A California-bred daughter of Speightstown —All the Moves, by A.P. Indy, topped the sale at $135,000, the only six-figure horse of the day. Patrick Sheehy’s Super Horse bought the filly from Tom Bachman’s Pegasus Ranch.
"She was the nicest filly in the sale," said Sheehy, who lives in Newport Beach, Calif. "The sire is new but doing OK, and I liked that she’s out of an A.P. Indy mare."
The filly will go to Arizona to be broken, and Sheehy was undecided as to whether she would race in California or Europe.
Bachman raised the filly at Pegasus in Petaluma, Calif. He bought All the Moves in foal privately from Becky Thomas.
"I took a chance because she was in foal on a June breeding off a barren year," said Bachman. "But that’s how I can afford these types of mares. She’s in foal to Hard Spun, and she’s scheduled to sell at Keeneland in November."
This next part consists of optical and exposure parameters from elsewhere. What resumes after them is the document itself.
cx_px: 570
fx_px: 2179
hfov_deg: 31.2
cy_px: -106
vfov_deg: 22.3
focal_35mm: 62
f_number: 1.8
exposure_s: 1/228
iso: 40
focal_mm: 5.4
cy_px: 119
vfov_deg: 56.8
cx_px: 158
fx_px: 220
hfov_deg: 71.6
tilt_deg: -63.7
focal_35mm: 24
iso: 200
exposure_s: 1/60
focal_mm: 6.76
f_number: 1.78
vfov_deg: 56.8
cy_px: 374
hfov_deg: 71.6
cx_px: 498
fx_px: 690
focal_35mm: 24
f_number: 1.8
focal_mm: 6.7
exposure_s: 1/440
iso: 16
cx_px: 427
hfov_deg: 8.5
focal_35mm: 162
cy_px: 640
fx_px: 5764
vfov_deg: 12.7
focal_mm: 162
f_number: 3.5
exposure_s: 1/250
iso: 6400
Bachman said he could have taken the filly to Kentucky to sell her. "But I wanted to sell in California. Being a big fish in a small pond—that’s what I believe in."
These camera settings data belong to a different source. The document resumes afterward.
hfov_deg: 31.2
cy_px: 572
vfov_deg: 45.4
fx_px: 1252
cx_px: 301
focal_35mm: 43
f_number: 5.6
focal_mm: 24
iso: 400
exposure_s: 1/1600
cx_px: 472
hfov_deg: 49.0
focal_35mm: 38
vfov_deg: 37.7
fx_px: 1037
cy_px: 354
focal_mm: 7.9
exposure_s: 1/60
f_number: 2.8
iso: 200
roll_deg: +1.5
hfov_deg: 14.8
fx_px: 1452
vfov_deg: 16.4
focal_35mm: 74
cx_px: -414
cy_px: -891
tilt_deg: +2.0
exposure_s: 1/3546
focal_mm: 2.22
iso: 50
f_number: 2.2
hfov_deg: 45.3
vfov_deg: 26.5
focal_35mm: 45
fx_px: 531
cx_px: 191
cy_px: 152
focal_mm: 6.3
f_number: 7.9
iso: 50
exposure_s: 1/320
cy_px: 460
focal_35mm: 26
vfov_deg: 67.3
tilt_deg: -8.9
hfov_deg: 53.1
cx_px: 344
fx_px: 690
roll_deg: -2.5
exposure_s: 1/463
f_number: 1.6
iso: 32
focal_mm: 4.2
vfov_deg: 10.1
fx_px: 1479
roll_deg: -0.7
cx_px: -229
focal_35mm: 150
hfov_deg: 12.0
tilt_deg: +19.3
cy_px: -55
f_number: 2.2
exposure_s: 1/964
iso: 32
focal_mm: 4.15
Andy Havens’ Havens Bloodstock Agency was the sale’s leading consignor, selling 19 yearlings for $368,000 and an average of $19,368. His consignment included the sale’s top colt, a Cal-bred son of Tribal Rule—Never to Excess, by In Excess, who brought $90,000, as well as a $65,000 Cal-bred daughter of Suances—Kissing Girl, by Lode.
"It was a tough sale in a tough market," Havens said. "But I’ve sold most of my horses. We had to adjust our sights pretty well, and we had brutally realistic reserves. If you want to sell them, you have to price them so that people will buy them."
Southern California-based trainer Mike Harrington was the leading buyer, purchasing five for a gross of $139,500 and an average of $27,900.